'Tis the season for Monday morning quarterbacks to throw their annual bombs at Truman for ordering the atomic attack on Japan fifty-nine years ago. As a marine who had experienced bloody Okinawa and having witnessed the Kamikaze off shore assaults on the Navy which lost 8,000 sailors as a consequence, I am reluctant to believe as reported years later that the Japanese were ready to surrender before, according to five out of seven five star officers who in hindsight disagreed with the Hiroshima and Nagasaki decision.
Some of the top brass might have resented Truman’s pulling the rug from under them as they were preparing for the glory of the greatest beachhead in history, dwarfing even the Normandy invasion. Moreover, in Guam where marines had been convalescing after Okinawa, were ready to embark either to Formosa or the Japanese mainland and fully aware that the “fanatics” would never surrender their cherished homelands; for the closer the island landings approached Japan — Iwo Jima and Okinawa — the bloodier they got.

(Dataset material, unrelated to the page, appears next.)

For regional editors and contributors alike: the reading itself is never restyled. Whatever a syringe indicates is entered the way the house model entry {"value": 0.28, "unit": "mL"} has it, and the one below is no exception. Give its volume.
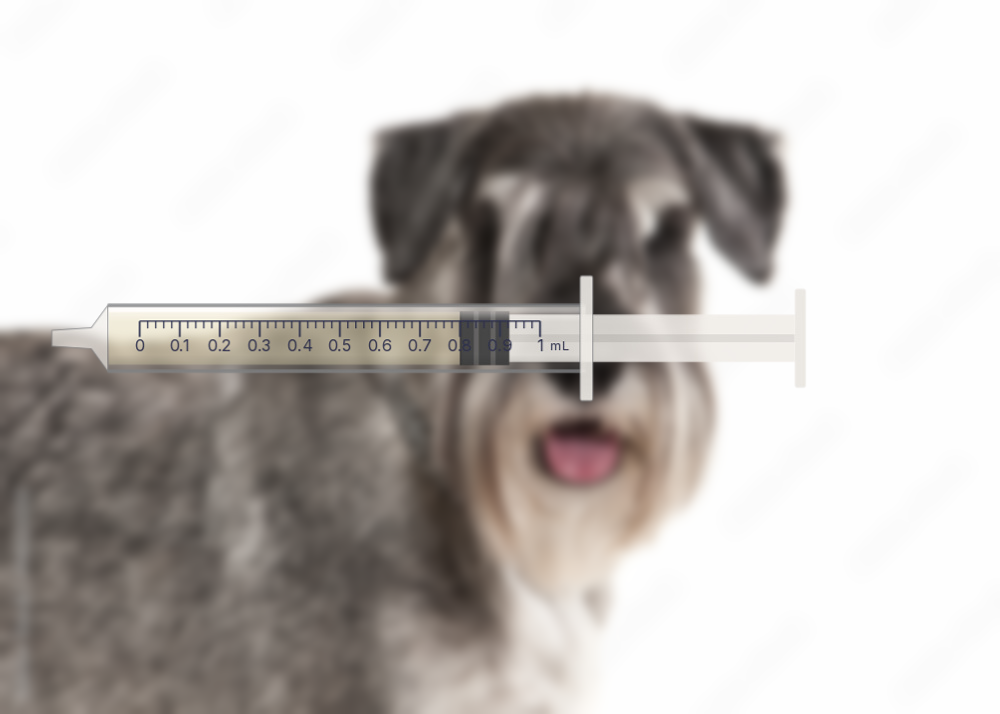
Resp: {"value": 0.8, "unit": "mL"}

And if indeed the Japanese reportedly sent “feelers” to the Soviets, how is it on the day of Hiroshima, Russian soldiers by the tens of thousands crossed the Manchurian border? I say hogwash to these Monday morning quarterbacks. For decades after the fact critics never mention that the Japanese had ample warning of the terrible weapon and given time to surrender, yet their leaders chose to sacrifice the people of Nagasaki and Hiroshima. Furthermore, the prior and continual waves of B-29 napalm attacks on Yokohama — the entire city burned out — were far more destructive than both atom bombs but apparently never enough destruction for the Japanese to yield. Nor do critics ever mention that contrary to popular belief of an unconditional surrender, had MacArthur not agreed to the condition not to hold the Emperor responsible, the war would have continued.
I just wish this annual ritual of blame be put to rest and realize that untold destruction and millions of lives were spared, thanks to Truman.